Concernant le contrat en échange (de bons procédés)
qui engageait les KadorS vendredi 28 janvier à venir
animer la galette des rois de la MPT Boris Vian, il
convient de distinguer entre 2 catégories de mortels:
ceux qui y ÉTAIENT, et les autres, les pauvres, les
pauvres autres, eux, ceux-là, qui n'y étaient pas, les
pauvres qui n'y étaient pas.
On ne veut même pas savoir pourquoi ils n'y étaient
pas, les pauvres qui n'y étaient pas. L'évènement terrasse
par sa stature la pauvreté de ces contingences, le minimalisme
des arguments réels ou feints qui privèrent de ce moment
de grâce unique ceux parmi les KadorS qui préférèrent
être, on ose à peine l'écrire, absents.

| DONNÉES FOURNIES |
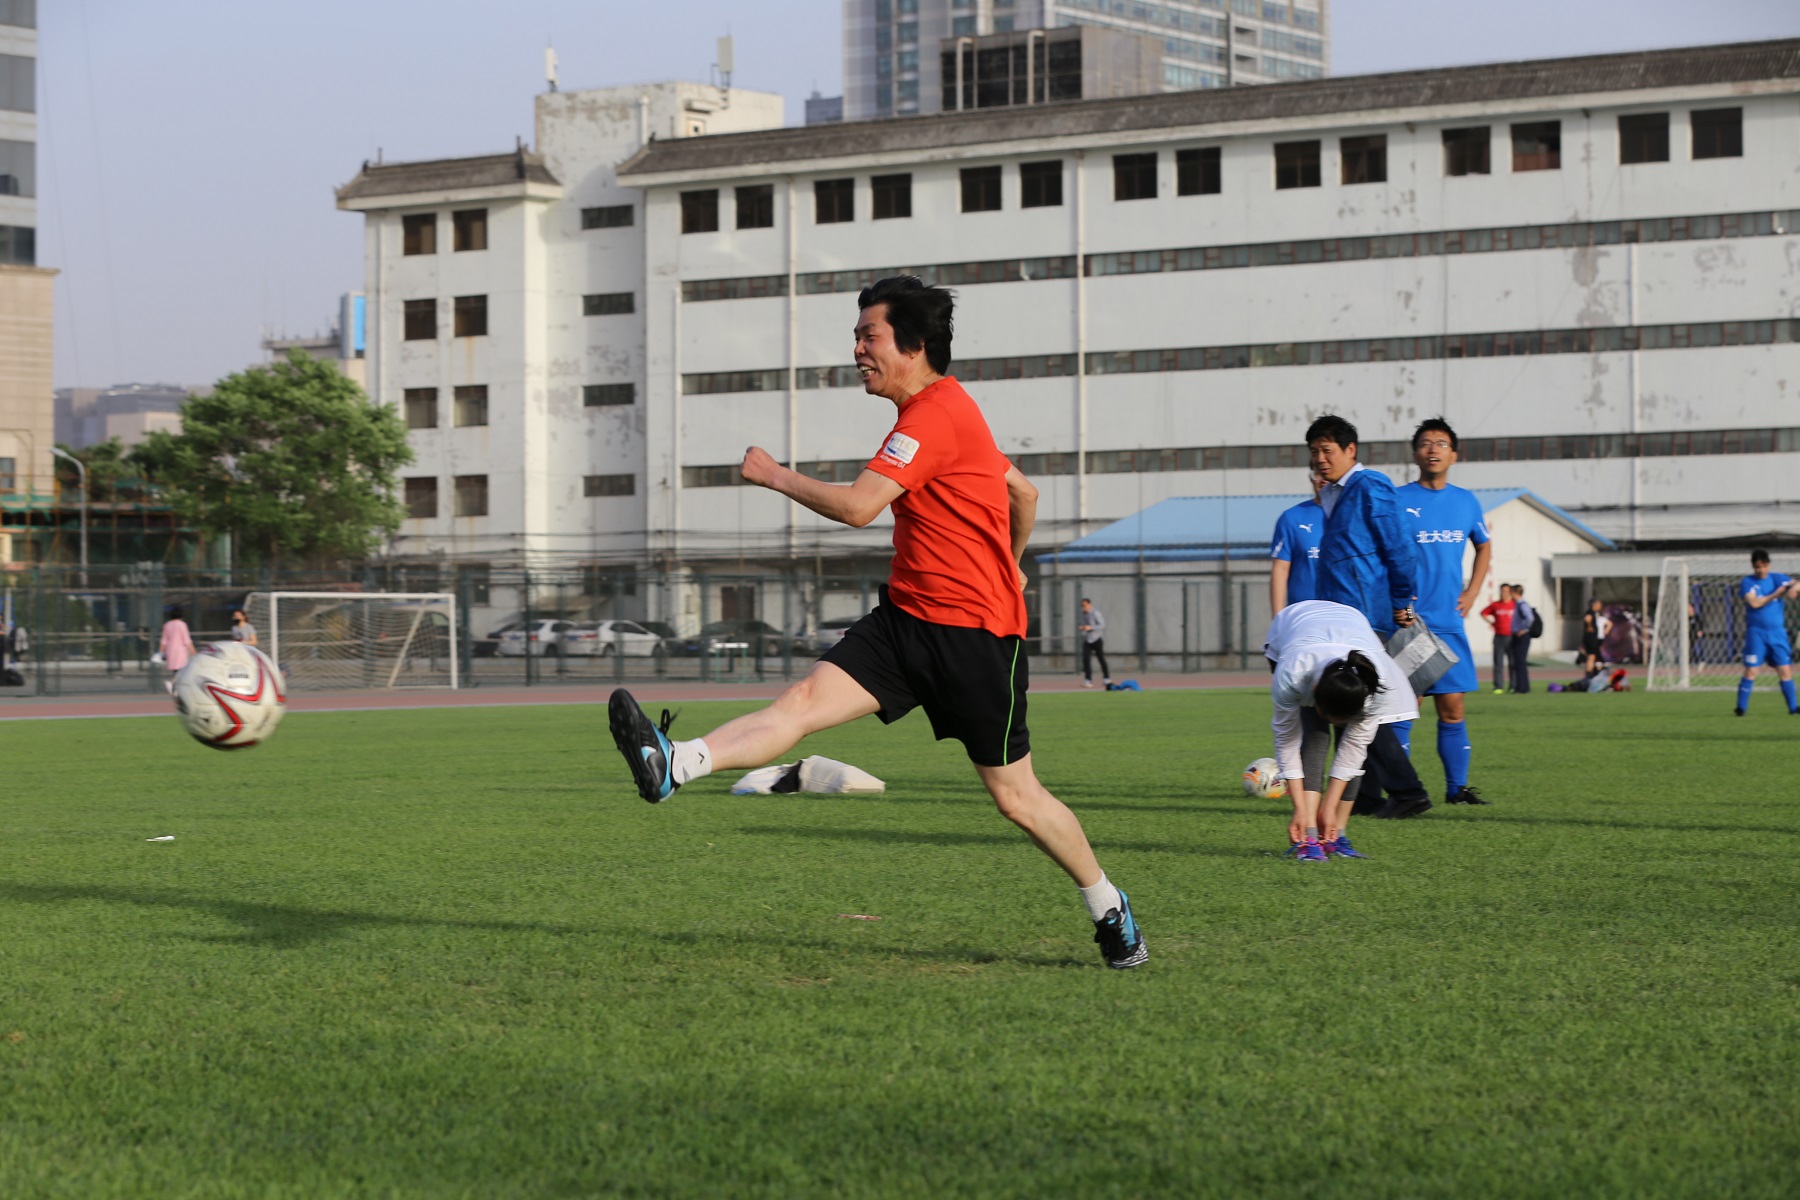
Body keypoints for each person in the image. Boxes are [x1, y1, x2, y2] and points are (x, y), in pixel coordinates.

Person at [606, 275, 1147, 969]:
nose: (857, 349)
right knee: (800, 703)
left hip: (976, 639)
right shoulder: (946, 414)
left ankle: (1109, 906)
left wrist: (774, 475)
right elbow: (1024, 491)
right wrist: (1012, 560)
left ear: (914, 346)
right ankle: (675, 763)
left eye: (870, 336)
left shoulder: (934, 417)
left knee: (1017, 798)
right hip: (905, 621)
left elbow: (861, 508)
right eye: (856, 336)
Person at [1306, 414, 1432, 820]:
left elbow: (1400, 546)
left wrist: (1401, 599)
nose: (1320, 459)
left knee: (1356, 705)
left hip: (1365, 616)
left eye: (1327, 450)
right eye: (1314, 452)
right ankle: (1364, 796)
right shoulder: (1336, 493)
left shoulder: (1369, 486)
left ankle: (1408, 792)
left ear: (1350, 450)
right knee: (1346, 705)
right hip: (1343, 616)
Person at [1265, 600, 1418, 861]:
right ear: (1315, 693)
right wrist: (1300, 810)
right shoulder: (1293, 674)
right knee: (1315, 735)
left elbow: (1353, 751)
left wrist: (1330, 808)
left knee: (1354, 747)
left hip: (1350, 624)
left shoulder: (1375, 685)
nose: (1341, 726)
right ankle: (1309, 838)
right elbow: (1287, 742)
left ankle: (1336, 835)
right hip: (1293, 626)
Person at [1396, 418, 1494, 806]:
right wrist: (1394, 601)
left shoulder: (1466, 502)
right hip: (1410, 624)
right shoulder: (1397, 500)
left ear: (1454, 454)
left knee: (1453, 709)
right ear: (1415, 453)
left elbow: (1484, 545)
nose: (1432, 449)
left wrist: (1472, 591)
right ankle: (1400, 791)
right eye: (1425, 443)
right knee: (1403, 711)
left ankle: (1457, 790)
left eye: (1441, 443)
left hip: (1449, 624)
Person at [1735, 549, 1800, 716]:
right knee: (1751, 671)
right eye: (1757, 567)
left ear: (1768, 565)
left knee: (1784, 670)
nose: (1761, 570)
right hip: (1756, 633)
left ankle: (1793, 708)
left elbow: (1795, 584)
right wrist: (1776, 594)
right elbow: (1754, 603)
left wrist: (1794, 588)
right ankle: (1741, 708)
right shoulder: (1748, 582)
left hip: (1777, 633)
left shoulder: (1777, 578)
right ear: (1753, 566)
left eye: (1763, 566)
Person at [1268, 480, 1324, 613]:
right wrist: (1278, 619)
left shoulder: (1355, 516)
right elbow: (1280, 569)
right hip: (1303, 615)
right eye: (1318, 472)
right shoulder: (1292, 518)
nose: (1323, 478)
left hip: (1347, 616)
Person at [1480, 585, 1517, 694]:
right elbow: (1483, 613)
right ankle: (1498, 686)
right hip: (1499, 637)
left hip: (1512, 637)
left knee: (1513, 662)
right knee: (1498, 663)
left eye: (1505, 591)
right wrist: (1492, 623)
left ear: (1510, 592)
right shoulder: (1496, 605)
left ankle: (1513, 686)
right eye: (1502, 591)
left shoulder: (1515, 605)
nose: (1503, 593)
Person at [159, 606, 196, 694]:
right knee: (183, 670)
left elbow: (164, 640)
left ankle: (176, 689)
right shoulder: (182, 624)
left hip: (170, 651)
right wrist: (193, 651)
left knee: (176, 671)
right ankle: (172, 684)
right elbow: (186, 640)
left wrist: (160, 652)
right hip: (180, 651)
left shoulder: (167, 625)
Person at [1077, 597, 1110, 688]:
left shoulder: (1096, 613)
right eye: (1082, 606)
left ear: (1089, 605)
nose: (1083, 607)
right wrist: (1083, 627)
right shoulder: (1084, 614)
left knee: (1101, 658)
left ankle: (1106, 678)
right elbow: (1087, 625)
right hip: (1088, 639)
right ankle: (1088, 680)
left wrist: (1091, 627)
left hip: (1097, 639)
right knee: (1085, 659)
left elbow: (1102, 625)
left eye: (1084, 605)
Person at [1509, 585, 1536, 694]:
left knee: (1520, 662)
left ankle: (1522, 687)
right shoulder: (1518, 605)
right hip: (1517, 635)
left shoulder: (1522, 605)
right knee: (1518, 662)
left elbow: (1530, 618)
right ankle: (1521, 686)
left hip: (1522, 636)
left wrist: (1524, 629)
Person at [1580, 599, 1608, 675]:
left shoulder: (1594, 613)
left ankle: (1592, 671)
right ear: (1593, 605)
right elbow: (1587, 618)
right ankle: (1589, 672)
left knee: (1592, 655)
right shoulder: (1591, 612)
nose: (1600, 606)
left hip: (1590, 637)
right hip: (1591, 637)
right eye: (1598, 604)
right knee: (1592, 655)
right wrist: (1589, 626)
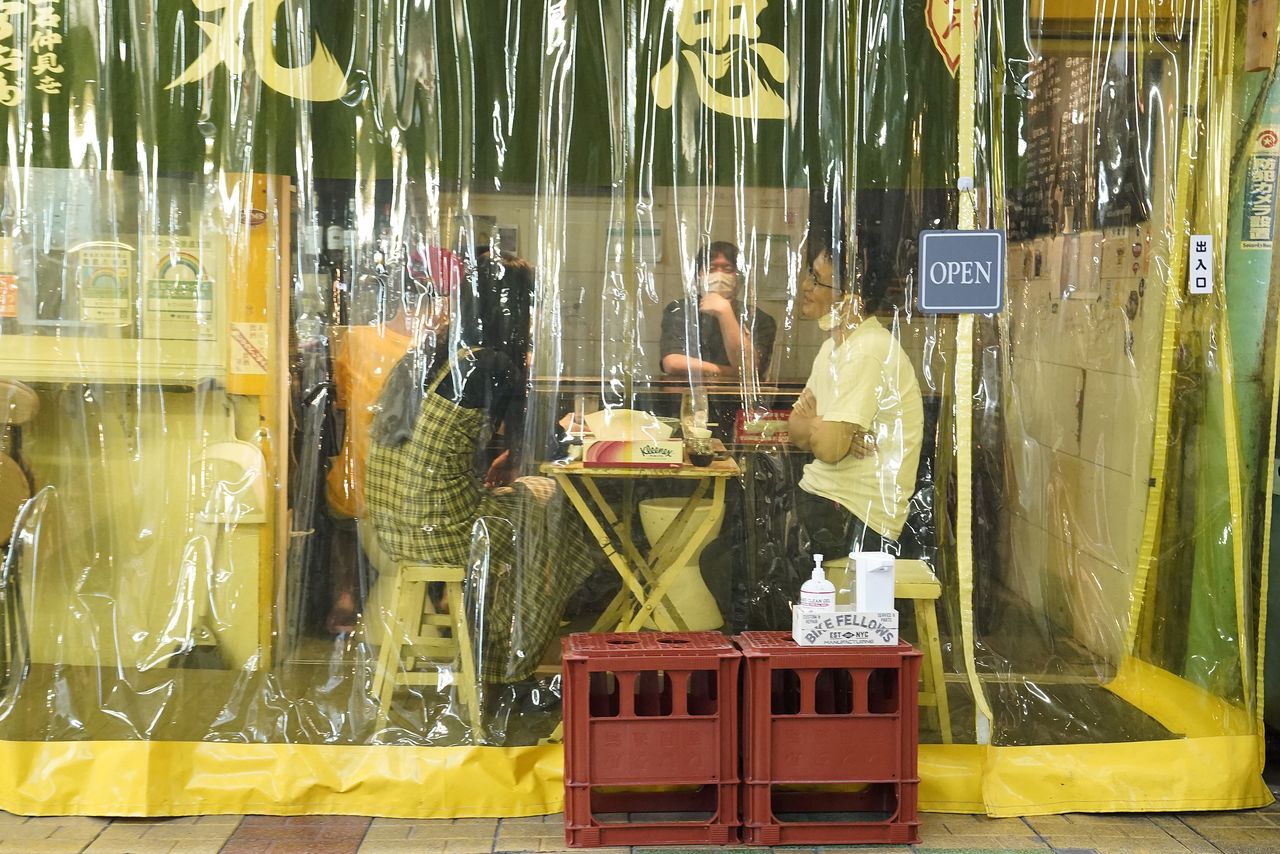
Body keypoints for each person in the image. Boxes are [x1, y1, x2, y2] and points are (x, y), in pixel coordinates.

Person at [364, 252, 593, 684]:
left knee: (524, 507)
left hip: (392, 523)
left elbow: (447, 443)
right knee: (552, 506)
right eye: (530, 306)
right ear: (513, 310)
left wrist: (508, 457)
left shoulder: (430, 350)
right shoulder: (492, 364)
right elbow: (539, 441)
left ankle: (485, 629)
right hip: (443, 531)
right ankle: (507, 660)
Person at [321, 248, 459, 634]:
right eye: (449, 301)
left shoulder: (357, 340)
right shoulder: (440, 353)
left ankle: (345, 596)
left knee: (345, 506)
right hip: (410, 489)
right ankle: (441, 593)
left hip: (359, 483)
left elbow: (343, 405)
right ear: (434, 301)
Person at [787, 247, 924, 557]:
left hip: (857, 516)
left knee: (737, 562)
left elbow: (829, 449)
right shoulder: (832, 349)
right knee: (727, 551)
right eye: (809, 275)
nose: (805, 286)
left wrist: (825, 432)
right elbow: (794, 431)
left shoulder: (868, 350)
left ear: (852, 299)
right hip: (822, 497)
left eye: (816, 280)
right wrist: (823, 427)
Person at [659, 241, 777, 379]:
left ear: (740, 278)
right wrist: (732, 373)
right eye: (711, 269)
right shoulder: (681, 310)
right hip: (688, 392)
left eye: (727, 269)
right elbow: (672, 363)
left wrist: (725, 313)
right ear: (698, 276)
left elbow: (750, 367)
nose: (719, 276)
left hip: (737, 393)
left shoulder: (759, 319)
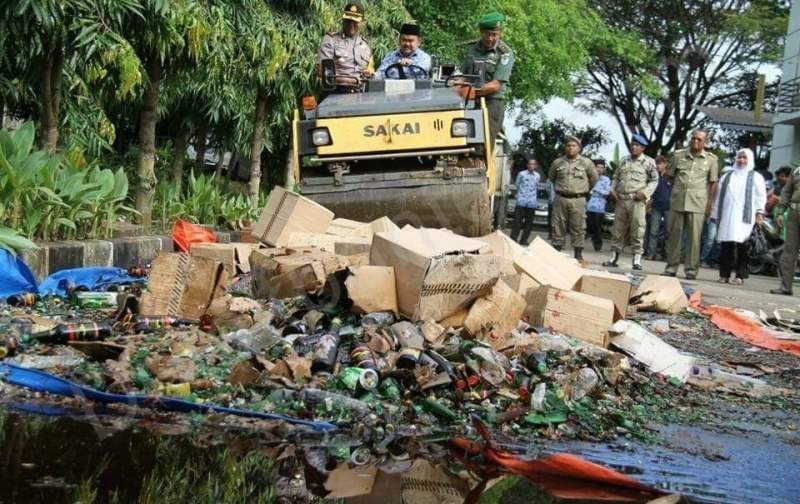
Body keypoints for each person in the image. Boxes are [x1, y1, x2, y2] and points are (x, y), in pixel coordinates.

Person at [663, 129, 719, 280]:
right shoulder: (678, 155)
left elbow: (713, 183)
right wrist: (677, 190)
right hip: (678, 200)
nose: (695, 142)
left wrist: (710, 204)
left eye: (699, 140)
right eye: (693, 138)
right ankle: (671, 267)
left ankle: (691, 270)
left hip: (698, 202)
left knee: (694, 239)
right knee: (675, 235)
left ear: (705, 142)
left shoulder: (711, 159)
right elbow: (669, 176)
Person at [459, 11, 515, 149]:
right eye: (487, 34)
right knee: (462, 140)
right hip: (467, 100)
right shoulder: (470, 49)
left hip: (492, 103)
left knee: (482, 144)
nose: (490, 38)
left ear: (500, 33)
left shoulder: (505, 53)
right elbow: (461, 75)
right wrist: (457, 86)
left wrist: (471, 91)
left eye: (494, 34)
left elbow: (495, 85)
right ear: (480, 32)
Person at [711, 148, 766, 285]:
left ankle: (740, 276)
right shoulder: (727, 176)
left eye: (744, 158)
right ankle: (724, 275)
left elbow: (761, 197)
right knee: (726, 246)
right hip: (727, 216)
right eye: (739, 157)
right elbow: (719, 197)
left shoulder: (756, 177)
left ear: (750, 160)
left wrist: (759, 213)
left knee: (743, 247)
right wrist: (715, 214)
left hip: (745, 218)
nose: (741, 160)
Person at [603, 134, 658, 270]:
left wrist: (645, 193)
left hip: (637, 200)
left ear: (643, 148)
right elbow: (615, 177)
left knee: (637, 229)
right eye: (632, 144)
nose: (633, 147)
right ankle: (614, 257)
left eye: (637, 145)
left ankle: (637, 259)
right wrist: (612, 190)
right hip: (621, 199)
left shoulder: (648, 162)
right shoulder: (623, 160)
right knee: (617, 229)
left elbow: (654, 180)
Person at [548, 136, 598, 260]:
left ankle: (578, 254)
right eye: (568, 146)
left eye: (573, 146)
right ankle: (556, 253)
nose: (570, 148)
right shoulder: (557, 162)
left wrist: (583, 190)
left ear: (579, 148)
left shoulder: (586, 163)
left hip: (578, 199)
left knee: (579, 226)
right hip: (561, 198)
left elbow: (594, 179)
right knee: (558, 225)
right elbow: (552, 177)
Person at [317, 1, 373, 89]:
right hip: (336, 92)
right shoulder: (331, 40)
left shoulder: (366, 45)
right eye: (348, 21)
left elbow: (371, 71)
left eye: (355, 21)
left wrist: (369, 74)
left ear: (363, 23)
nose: (351, 25)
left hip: (361, 94)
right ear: (343, 20)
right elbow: (322, 72)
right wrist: (352, 81)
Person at [771, 164, 800, 295]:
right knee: (789, 252)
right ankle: (785, 287)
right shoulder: (798, 170)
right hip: (794, 214)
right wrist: (780, 211)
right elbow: (787, 191)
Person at [646, 155, 672, 260]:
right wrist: (648, 205)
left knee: (668, 232)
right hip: (656, 206)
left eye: (660, 163)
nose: (658, 166)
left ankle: (666, 255)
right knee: (653, 231)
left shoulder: (670, 176)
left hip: (669, 207)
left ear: (665, 164)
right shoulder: (653, 177)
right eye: (657, 163)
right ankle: (651, 253)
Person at [510, 158, 542, 244]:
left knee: (529, 223)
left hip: (531, 202)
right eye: (530, 164)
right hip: (521, 201)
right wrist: (519, 195)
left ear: (536, 166)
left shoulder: (537, 176)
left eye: (533, 164)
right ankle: (513, 238)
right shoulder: (521, 174)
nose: (531, 166)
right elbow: (517, 185)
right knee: (517, 221)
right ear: (527, 165)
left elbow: (537, 187)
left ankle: (524, 240)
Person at [586, 159, 611, 251]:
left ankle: (597, 246)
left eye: (602, 168)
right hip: (587, 205)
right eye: (598, 167)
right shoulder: (589, 178)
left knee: (597, 227)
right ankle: (578, 244)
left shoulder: (606, 179)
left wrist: (596, 190)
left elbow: (607, 192)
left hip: (599, 207)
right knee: (586, 225)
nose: (599, 169)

| EXERCICES |
**a)** Dans le texte sur la galette des rois des KadorS, quel jour les KadorS devaient-ils venir l'animer ?
**b)** Poursuivez le texte sur la galette des rois des KadorS après sa dernière phrase.

| RÉPONSES |
**a)** Le vendredi 28 janvier.

**b)**
Retour au 14, rue de l'améthyste, vendredi 28 janvier
vers 19 heures. Une foule désabusée d'invités achève
d'engouffrer les dernières miettes de galette des rois
à l'aide des dernières gouttes de cidre tiède encore
disponible; Les enfants s'énervent et sautent d'un bout
à l'autre de la salle; On attend les KadorS. Ceux-ci,
annoncés par voie d'affiche pour 18:30 sont au nombre
de quatre à 19:15. Muriel, la directrice de la MPT explique
à l'adjoint au maire que les KadorS c'est des types
super mais que la ponctualité, voilà, c'est pas leur
truc. Le négociateur JeanBa a préalablement confirmé
que l'accord avait bien été passé pour une prestation
débutant à 19:30. Une collaboratrice a-t-elle mangé
la commission en rédigeant l'affiche ? Ou bien est-ce
JeanBa qui a compris de travers?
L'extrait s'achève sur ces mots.